Empirical evaluation landscape
Several benchmarks and evaluations are emerging:
AdvGLUE++ extends the text adversarial robustness benchmark to multimodal settings, evaluating VLM robustness to text attacks combined with image inputs. The results show VLMs are generally less robust than unimodal models to equivalent perturbation strengths.
MM-Vet and MMBench are multimodal capability benchmarks that don’t specifically evaluate adversarial robustness, but the adversarial community is extending them with adversarially perturbed variants.
The AI Safety benchmark situation for VLMs is roughly where text-only LLM safety evaluation was in 2022: several ad hoc benchmarks exist, systematic evaluation frameworks are emerging but not standardized, and published robustness numbers are not yet comparable across papers due to varying threat models and evaluation conditions.
Threat model checklist for VLM deployments
When assessing a VLM deployment’s adversarial risk:
- Does the model process user-provided images? If yes, adversarial image attacks apply: both embedding-space attacks and visual prompt injection.

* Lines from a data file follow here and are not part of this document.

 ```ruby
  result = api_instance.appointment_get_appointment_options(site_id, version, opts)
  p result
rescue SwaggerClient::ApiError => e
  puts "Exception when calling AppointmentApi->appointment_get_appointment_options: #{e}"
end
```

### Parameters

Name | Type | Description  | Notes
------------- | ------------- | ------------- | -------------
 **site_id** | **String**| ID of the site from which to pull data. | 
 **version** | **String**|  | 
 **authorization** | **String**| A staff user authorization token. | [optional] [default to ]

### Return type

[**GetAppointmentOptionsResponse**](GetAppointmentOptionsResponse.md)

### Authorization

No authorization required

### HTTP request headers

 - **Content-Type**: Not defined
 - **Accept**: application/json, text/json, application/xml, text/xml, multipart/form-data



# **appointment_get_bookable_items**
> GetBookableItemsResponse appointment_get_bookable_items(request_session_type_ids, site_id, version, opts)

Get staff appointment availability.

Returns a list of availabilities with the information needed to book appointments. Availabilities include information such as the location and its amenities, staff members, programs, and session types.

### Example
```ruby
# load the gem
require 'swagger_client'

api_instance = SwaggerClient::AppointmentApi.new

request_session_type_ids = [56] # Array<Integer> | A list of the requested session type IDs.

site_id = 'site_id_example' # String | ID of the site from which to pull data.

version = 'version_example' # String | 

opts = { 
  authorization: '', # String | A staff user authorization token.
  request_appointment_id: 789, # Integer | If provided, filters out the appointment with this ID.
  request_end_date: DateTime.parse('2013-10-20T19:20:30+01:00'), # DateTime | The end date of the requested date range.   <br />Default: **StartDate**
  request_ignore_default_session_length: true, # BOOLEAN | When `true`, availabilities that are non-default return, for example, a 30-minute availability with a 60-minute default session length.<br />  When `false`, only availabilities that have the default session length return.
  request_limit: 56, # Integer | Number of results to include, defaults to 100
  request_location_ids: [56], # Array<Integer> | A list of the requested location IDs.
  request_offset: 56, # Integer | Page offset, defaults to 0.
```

- Is CLIP the vision encoder? Attacks and defenses developed for CLIP transfer directly.
- Does the output text feed into downstream systems or actions? Adversarial manipulation of text outputs is more impactful when the outputs are consumed by automated systems (tool calls, code execution, data access).
- Are image-based safety filters in place? If not, adversarial images can bypass any text-level content filtering.

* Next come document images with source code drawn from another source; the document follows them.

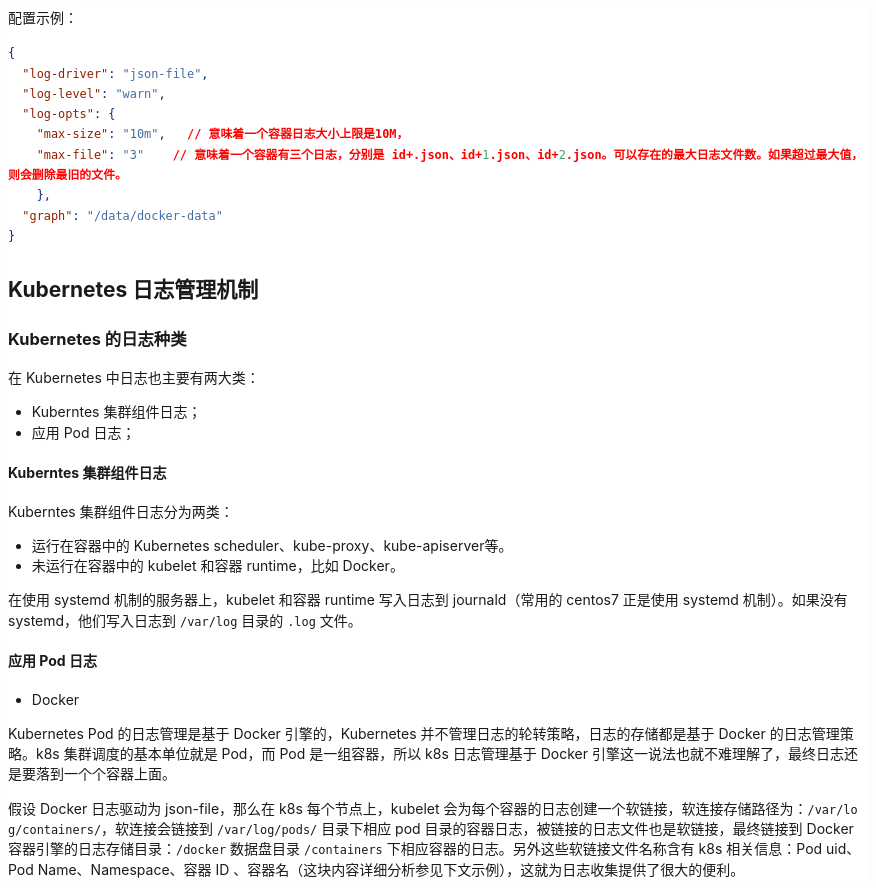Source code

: 配置示例：

```json
{   
  "log-driver": "json-file",   
  "log-level": "warn",   
  "log-opts": {   
    "max-size": "10m",   // 意味着一个容器日志大小上限是10M， 
    "max-file": "3"    // 意味着一个容器有三个日志，分别是 id+.json、id+1.json、id+2.json。可以存在的最大日志文件数。如果超过最大值，则会删除最旧的文件。
    },   
  "graph": "/data/docker-data" 
}
```

## Kubernetes 日志管理机制

### Kubernetes 的日志种类

在 Kubernetes 中日志也主要有两大类：

- Kuberntes 集群组件日志；
- 应用 Pod 日志；

#### Kuberntes 集群组件日志

Kuberntes 集群组件日志分为两类：

- 运行在容器中的 Kubernetes scheduler、kube-proxy、kube-apiserver等。
- 未运行在容器中的 kubelet 和容器 runtime，比如 Docker。

在使用 systemd 机制的服务器上，kubelet 和容器 runtime 写入日志到 journald（常用的 centos7 正是使用 systemd 机制）。如果没有 systemd，他们写入日志到 `/var/log` 目录的 `.log` 文件。

#### 应用 Pod 日志

- Docker

Kubernetes Pod 的日志管理是基于 Docker 引擎的，Kubernetes 并不管理日志的轮转策略，日志的存储都是基于 Docker 的日志管理策略。k8s 集群调度的基本单位就是 Pod，而 Pod 是一组容器，所以 k8s 日志管理基于 Docker 引擎这一说法也就不难理解了，最终日志还是要落到一个个容器上面。

假设 Docker 日志驱动为 json-file，那么在 k8s 每个节点上，kubelet 会为每个容器的日志创建一个软链接，软连接存储路径为：`/var/log/containers/`，软连接会链接到 `/var/log/pods/` 目录下相应 pod 目录的容器日志，被链接的日志文件也是软链接，最终链接到 Docker 容器引擎的日志存储目录：`/docker` 数据盘目录 `/containers` 下相应容器的日志。另外这些软链接文件名称含有 k8s 相关信息：Pod uid、Pod Name、Namespace、容器 ID 、容器名（这块内容详细分析参见下文示例），这就为日志收集提供了很大的便利。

- Is the model fine-tuned on user data? Data poisoning attacks on the fine-tuning data can implant backdoors.
- What is the retrieval or generation pipeline? CLIP-based retrieval is manipulable by embedding-space attacks on indexed images.
Key papers
- Goh et al., “Multimodal Neurons in Artificial Neural Networks,” Distill 2021
- Qi et al., “Visual Adversarial Examples Jailbreak Aligned Large Language Models,” AAAI 2024 (arXiv:2306.13213 ↗)
- Shan et al., “Glaze: Protecting Artists from Style Mimicry by Text-to-Image Models,” USENIX Security 2023
- Struppek et al., “Rickrolling the Artist: Injecting Backdoors into Text Encoders for Text-to-Image Synthesis,” ICCV 2023 (arXiv:2302.10936 ↗)
- Zhao et al., “On the Adversarial Robustness of Vision-Language Models,” arXiv 2024 (arXiv:2305.16934 ↗)
- Bailey et al., “Image Hijacks: Adversarial Images Can Control Generative Models at Runtime,” arXiv 2023 (arXiv:2309.00236 ↗)
- Dong et al., “How Robust is Google’s Bard to Adversarial Image Attacks?” arXiv 2023 (arXiv:2309.11751 ↗)
VLM adversarial attacks represent the merger of classical adversarial ML with LLM safety concerns. The attack classes — embedding manipulation, visual jailbreaks, visual prompt injection — don’t require new mathematical machinery, but they combine existing techniques in ways that defeat defenses designed for unimodal systems. The image modality creates an attack surface that bypasses text-level safety filtering, that transfers across architectures sharing the same encoder, and that is largely invisible to the users and operators of affected systems.
The upstream building blocks for these attacks are the universal adversarial perturbation geometry (shared dominant directions in CLIP’s embedding space) and the GCG adversarial suffix methodology (optimizing inputs to move model behavior toward an adversary-specified target).